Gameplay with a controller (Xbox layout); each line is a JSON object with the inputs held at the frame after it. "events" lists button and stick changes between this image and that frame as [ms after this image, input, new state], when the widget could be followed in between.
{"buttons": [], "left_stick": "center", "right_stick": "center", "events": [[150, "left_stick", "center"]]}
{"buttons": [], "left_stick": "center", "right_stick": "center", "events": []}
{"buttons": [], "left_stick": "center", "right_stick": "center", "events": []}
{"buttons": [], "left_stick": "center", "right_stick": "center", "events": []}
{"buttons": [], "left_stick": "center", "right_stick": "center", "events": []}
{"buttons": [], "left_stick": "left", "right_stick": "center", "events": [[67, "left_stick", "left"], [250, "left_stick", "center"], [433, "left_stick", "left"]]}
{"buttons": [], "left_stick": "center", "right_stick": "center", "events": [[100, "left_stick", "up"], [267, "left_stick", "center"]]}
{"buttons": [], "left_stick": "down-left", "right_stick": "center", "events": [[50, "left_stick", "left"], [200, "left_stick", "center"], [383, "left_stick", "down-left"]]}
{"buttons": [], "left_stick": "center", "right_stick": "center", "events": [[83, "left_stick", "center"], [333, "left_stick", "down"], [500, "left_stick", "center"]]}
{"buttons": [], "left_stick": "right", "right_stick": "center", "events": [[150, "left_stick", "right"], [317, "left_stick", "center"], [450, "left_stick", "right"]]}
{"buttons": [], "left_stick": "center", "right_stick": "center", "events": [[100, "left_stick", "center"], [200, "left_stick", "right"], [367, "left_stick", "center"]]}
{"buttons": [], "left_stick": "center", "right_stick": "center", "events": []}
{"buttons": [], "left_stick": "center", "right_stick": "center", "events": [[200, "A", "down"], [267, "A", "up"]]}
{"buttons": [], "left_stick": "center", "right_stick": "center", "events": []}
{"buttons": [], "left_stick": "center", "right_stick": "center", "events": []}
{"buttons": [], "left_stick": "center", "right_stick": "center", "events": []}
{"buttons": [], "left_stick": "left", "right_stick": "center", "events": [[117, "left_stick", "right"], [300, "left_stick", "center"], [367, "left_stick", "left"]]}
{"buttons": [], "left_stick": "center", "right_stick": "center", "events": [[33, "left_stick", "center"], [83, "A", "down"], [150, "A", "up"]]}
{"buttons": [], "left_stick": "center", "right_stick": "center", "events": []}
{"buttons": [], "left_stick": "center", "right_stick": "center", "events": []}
▬▬▬
For the data above, give the number of lines in which the word "down" appears, and nothing more.

Response box
4